Produce a copy of every line in the records that holds the string "nombre".

[Input data Boundary: Start]

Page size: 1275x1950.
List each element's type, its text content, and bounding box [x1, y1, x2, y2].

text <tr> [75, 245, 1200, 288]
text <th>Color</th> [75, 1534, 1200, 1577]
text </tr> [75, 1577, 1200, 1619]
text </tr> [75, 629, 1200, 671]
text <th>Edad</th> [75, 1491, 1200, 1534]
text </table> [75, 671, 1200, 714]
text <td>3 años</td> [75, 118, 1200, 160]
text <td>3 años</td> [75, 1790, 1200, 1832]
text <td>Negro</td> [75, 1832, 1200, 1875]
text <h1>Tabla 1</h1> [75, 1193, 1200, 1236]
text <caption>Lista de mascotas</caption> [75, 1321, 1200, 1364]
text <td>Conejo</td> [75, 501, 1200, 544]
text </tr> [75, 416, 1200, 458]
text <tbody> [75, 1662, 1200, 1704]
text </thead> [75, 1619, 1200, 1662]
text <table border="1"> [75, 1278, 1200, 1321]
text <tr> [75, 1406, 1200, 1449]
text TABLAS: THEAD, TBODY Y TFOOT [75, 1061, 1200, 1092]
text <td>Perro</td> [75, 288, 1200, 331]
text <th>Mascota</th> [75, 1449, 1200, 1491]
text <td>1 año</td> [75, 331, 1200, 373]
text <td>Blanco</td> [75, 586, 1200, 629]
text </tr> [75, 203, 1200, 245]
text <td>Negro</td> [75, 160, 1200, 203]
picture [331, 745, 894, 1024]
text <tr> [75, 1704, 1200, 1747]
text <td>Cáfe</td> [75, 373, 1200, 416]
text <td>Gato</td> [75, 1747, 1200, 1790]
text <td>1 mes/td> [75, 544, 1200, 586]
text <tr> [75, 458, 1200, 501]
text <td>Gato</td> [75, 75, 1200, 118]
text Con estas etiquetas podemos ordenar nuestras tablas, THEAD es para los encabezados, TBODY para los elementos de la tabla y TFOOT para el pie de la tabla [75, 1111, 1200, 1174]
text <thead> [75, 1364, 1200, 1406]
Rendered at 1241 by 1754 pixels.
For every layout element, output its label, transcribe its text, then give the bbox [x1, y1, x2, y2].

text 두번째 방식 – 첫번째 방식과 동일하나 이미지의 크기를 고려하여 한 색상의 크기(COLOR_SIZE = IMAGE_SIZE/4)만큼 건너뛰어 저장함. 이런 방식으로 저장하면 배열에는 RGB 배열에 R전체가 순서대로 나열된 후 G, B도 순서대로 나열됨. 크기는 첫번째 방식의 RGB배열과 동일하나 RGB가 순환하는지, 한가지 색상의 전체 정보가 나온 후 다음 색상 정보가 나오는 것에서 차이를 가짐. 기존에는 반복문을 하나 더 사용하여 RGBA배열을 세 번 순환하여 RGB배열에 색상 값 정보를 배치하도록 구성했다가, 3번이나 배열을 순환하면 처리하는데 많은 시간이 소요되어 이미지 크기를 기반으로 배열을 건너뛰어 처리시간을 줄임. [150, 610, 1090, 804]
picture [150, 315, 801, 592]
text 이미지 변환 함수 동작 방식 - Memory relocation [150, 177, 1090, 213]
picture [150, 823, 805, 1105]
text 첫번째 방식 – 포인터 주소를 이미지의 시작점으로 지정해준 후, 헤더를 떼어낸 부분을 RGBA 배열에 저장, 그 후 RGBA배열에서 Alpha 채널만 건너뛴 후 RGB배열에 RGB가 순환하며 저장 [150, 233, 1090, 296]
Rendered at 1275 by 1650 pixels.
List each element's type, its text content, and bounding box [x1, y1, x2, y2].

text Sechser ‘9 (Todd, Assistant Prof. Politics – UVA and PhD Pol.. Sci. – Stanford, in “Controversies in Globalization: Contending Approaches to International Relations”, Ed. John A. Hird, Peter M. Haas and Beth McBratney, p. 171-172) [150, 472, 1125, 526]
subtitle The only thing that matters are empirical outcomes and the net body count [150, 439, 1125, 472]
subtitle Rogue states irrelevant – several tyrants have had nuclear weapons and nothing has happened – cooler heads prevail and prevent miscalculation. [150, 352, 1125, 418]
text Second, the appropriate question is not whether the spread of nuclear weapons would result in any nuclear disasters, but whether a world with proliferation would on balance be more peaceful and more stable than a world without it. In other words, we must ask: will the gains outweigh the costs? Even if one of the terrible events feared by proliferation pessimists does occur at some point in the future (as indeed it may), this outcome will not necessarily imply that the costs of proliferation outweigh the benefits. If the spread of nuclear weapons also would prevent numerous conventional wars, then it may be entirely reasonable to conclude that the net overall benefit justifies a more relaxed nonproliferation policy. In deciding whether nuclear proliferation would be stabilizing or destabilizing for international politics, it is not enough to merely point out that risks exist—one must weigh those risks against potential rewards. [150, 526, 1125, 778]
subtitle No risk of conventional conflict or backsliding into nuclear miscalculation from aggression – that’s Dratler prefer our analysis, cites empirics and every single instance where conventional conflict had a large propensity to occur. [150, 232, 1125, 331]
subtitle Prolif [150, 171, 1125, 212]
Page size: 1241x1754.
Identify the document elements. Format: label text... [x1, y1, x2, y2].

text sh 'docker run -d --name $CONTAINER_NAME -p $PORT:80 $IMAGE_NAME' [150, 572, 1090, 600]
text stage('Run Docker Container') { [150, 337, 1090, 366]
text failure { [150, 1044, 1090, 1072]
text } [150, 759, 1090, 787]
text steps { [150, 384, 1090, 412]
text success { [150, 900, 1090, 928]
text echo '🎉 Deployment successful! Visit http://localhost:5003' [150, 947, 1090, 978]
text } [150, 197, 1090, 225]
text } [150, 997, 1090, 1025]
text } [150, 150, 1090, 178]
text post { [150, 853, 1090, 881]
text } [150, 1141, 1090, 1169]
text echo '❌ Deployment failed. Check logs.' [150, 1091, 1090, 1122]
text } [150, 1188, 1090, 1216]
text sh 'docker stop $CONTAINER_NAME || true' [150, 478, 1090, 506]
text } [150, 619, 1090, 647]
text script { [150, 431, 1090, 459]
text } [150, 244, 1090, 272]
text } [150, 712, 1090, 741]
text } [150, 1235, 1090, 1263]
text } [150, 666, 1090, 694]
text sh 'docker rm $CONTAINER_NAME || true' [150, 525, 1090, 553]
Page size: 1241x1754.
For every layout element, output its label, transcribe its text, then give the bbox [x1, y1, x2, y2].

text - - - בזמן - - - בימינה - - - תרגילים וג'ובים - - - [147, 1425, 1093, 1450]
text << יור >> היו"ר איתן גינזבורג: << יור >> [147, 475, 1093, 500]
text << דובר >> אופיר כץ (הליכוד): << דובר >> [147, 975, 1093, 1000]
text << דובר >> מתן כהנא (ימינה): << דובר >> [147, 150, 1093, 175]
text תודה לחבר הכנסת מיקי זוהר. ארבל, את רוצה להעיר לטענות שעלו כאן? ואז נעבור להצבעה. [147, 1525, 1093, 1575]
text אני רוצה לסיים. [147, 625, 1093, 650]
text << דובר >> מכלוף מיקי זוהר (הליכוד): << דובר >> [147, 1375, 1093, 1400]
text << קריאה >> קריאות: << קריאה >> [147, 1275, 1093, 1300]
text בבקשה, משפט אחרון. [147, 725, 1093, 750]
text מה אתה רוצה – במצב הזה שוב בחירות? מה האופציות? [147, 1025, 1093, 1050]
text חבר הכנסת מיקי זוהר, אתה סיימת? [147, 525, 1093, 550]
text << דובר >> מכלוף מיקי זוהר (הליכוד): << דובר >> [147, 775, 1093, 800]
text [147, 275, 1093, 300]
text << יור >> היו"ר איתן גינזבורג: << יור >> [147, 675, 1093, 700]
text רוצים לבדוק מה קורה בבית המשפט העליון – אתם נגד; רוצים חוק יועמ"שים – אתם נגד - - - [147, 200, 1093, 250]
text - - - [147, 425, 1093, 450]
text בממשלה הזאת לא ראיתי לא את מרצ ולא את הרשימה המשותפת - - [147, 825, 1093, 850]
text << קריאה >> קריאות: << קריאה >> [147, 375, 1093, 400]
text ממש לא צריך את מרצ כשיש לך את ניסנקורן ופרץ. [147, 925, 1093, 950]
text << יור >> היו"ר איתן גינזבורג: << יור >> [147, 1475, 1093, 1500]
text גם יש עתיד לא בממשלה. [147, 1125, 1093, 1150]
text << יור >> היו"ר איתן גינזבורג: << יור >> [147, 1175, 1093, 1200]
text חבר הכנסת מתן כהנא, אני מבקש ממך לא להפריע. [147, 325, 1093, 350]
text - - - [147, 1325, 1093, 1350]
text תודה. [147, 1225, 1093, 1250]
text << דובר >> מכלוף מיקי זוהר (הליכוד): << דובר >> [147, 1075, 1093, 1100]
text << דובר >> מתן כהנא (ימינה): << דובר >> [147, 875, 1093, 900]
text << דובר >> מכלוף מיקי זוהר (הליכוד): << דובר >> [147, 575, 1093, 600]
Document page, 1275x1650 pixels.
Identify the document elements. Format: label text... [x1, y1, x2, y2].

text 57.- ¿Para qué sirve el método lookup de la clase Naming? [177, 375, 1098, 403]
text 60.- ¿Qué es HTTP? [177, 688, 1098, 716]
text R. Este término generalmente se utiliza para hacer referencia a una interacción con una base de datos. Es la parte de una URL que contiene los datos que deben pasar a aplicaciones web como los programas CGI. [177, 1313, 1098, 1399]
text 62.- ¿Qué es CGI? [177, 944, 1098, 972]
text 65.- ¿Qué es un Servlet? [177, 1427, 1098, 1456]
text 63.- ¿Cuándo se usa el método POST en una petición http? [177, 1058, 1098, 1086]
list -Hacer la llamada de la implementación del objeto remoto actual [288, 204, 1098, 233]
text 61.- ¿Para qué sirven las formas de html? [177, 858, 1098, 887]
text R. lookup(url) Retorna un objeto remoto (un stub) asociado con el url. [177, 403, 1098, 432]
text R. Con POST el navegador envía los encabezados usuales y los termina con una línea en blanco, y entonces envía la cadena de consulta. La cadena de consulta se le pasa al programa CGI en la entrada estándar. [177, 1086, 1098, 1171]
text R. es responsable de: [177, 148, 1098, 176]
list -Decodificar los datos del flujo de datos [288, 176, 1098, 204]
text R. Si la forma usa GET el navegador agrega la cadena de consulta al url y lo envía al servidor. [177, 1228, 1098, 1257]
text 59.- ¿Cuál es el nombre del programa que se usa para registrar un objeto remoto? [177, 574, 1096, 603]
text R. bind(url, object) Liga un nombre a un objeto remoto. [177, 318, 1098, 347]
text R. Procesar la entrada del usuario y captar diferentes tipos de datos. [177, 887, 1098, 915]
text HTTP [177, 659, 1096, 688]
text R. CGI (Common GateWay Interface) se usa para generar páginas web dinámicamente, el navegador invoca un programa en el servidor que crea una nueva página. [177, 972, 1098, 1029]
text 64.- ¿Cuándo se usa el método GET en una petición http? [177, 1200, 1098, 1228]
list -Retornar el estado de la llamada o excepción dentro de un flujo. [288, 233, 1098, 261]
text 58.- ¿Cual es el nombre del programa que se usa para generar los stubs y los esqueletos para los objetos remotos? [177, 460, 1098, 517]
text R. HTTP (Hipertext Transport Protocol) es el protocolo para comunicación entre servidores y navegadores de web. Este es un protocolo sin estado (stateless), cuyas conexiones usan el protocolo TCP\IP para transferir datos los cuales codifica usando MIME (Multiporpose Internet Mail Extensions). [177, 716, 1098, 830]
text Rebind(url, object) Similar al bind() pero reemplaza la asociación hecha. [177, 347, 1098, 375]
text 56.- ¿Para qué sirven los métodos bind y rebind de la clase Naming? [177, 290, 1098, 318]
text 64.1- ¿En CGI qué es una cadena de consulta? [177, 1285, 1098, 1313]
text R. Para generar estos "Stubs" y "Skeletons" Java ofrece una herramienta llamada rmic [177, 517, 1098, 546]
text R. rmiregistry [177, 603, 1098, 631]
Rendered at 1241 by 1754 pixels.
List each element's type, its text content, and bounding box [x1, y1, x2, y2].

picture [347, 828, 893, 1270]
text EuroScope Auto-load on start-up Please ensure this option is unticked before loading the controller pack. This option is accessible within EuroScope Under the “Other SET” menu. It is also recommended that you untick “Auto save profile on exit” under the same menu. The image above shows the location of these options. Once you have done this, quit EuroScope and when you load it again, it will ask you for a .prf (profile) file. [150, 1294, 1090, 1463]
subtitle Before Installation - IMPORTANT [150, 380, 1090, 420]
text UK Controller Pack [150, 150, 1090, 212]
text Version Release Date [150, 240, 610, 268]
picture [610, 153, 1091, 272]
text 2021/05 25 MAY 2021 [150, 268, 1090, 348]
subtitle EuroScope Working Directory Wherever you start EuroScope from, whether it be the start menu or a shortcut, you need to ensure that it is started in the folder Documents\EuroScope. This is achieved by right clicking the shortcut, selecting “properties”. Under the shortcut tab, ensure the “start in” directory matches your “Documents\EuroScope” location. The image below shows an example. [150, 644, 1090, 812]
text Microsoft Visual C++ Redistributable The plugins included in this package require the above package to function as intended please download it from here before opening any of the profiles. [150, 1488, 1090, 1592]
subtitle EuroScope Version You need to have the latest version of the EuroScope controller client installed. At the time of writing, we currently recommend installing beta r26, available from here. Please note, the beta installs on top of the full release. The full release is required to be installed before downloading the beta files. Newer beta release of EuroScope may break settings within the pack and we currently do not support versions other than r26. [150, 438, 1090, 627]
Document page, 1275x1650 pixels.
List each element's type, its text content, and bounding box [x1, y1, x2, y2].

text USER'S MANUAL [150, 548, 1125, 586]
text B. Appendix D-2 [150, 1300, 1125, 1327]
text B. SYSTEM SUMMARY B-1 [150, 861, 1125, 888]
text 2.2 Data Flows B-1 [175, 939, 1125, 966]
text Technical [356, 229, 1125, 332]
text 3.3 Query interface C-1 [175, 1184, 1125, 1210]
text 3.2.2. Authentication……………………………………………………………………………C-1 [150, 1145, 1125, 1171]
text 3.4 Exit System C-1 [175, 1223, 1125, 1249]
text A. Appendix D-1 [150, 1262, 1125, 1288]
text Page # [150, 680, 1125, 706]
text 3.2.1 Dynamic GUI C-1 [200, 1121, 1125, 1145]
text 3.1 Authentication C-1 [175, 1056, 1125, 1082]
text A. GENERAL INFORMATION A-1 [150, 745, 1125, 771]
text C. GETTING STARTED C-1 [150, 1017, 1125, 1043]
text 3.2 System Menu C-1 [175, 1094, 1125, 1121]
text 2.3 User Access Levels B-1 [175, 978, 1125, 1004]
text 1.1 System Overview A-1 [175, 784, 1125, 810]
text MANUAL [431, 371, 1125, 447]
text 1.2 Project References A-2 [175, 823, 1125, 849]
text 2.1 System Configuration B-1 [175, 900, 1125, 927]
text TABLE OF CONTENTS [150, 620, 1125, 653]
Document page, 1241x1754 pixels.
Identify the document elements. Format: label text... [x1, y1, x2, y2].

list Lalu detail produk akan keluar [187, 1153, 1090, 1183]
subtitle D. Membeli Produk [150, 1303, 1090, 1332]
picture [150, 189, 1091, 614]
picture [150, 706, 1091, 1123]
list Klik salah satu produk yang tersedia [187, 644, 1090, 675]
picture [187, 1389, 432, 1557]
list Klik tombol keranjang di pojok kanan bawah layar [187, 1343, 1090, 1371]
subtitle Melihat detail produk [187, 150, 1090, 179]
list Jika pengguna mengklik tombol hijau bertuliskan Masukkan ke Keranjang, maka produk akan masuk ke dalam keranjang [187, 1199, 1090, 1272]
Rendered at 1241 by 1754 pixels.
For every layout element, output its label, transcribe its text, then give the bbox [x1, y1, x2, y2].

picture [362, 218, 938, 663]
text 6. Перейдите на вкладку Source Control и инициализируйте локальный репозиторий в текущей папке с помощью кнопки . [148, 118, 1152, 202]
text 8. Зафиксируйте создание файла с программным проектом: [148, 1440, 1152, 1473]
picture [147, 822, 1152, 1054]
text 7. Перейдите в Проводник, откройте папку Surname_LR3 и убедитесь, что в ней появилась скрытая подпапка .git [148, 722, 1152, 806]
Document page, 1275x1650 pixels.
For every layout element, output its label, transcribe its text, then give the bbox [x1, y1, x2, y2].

[Input data Boundary: End]

*Solution to this exercise*:
text 59.- ¿Cuál es el nombre del programa que se usa para registrar un objeto remoto? [177, 574, 1096, 603]
text R. bind(url, object) Liga un nombre a un objeto remoto. [177, 318, 1098, 347]
text 58.- ¿Cual es el nombre del programa que se usa para generar los stubs y los esqueletos para los objetos remotos? [177, 460, 1098, 517]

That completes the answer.